[PRÉSENTATION DE L'EXERCICE]:
Disposez en liste JSON de chaînes, à raison d'une chaîne par ligne et sans les lignes vides, les lignes du matériel qui commencent à celle contenant "What is the" et s'achèvent à celle contenant "Which series has", ces deux lignes incluses. Excluez les images de la réponse.

[MATÉRIEL DE L'EXERCICE]:
▬▬▬▬▬▬
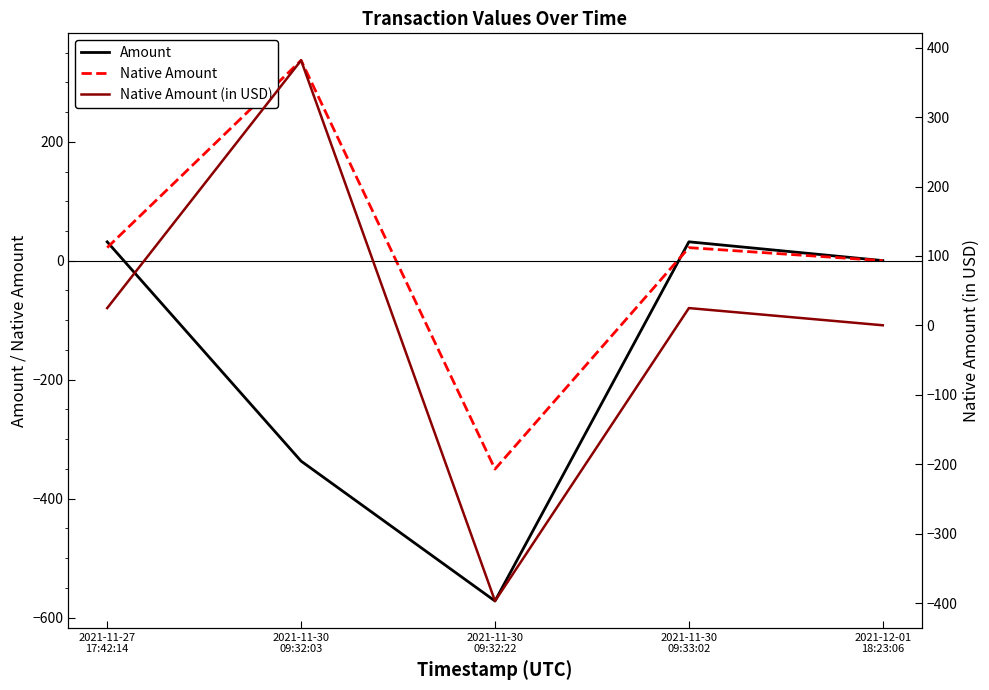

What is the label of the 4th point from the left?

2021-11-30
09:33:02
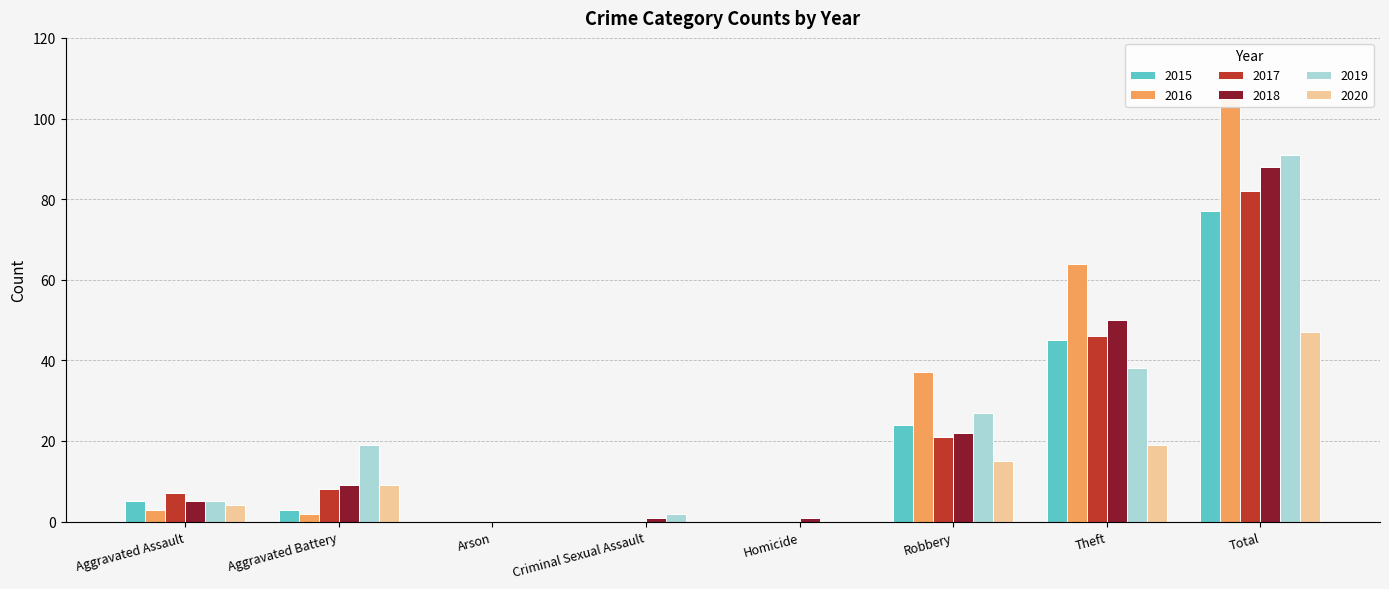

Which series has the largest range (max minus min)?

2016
▬▬▬▬▬▬
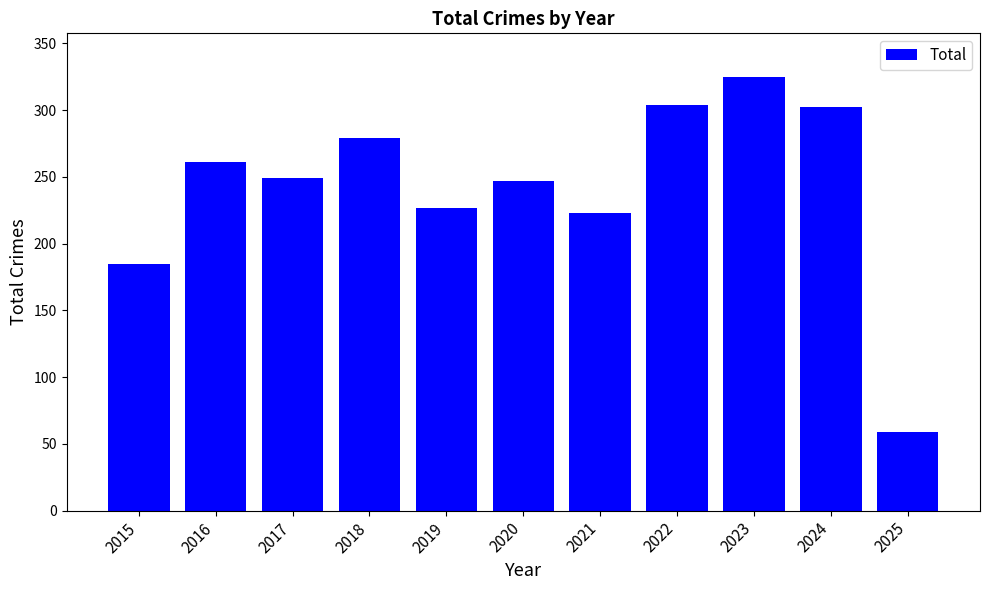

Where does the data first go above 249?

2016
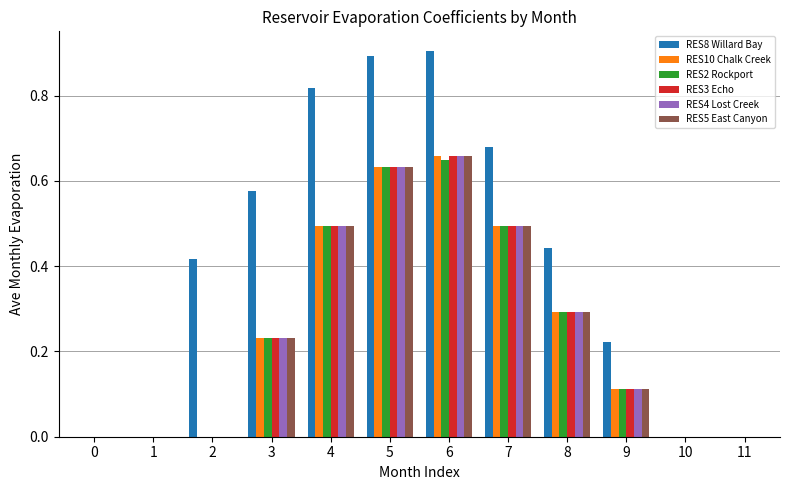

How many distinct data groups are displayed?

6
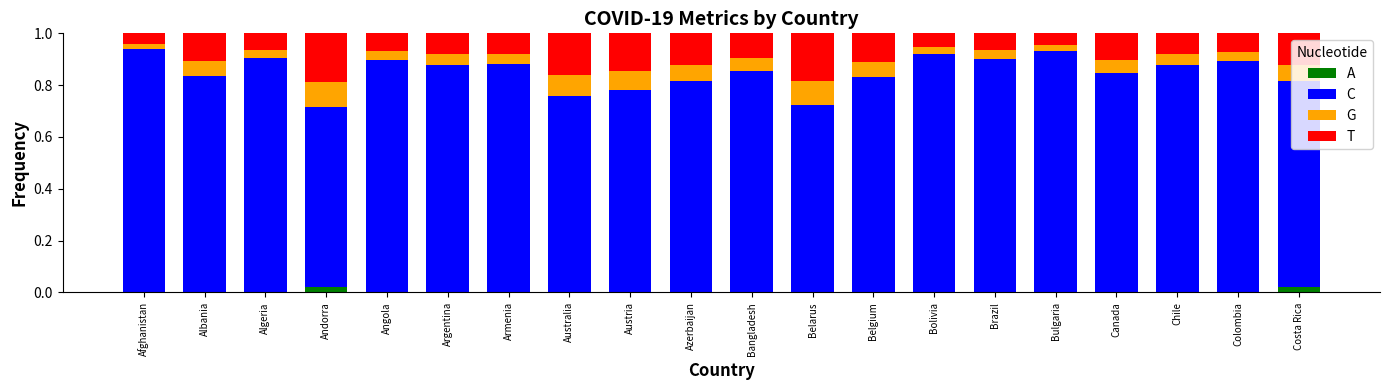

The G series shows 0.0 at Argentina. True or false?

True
▬▬▬▬▬▬
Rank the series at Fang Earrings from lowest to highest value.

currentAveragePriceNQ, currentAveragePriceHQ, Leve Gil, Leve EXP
▬▬▬▬▬▬
[RÉSULTAT ATTENDU]:
[
  "What is the label of the 4th point from the left?",
  "2021-11-30",
  "09:33:02",
  "Which series has the largest range (max minus min)?"
]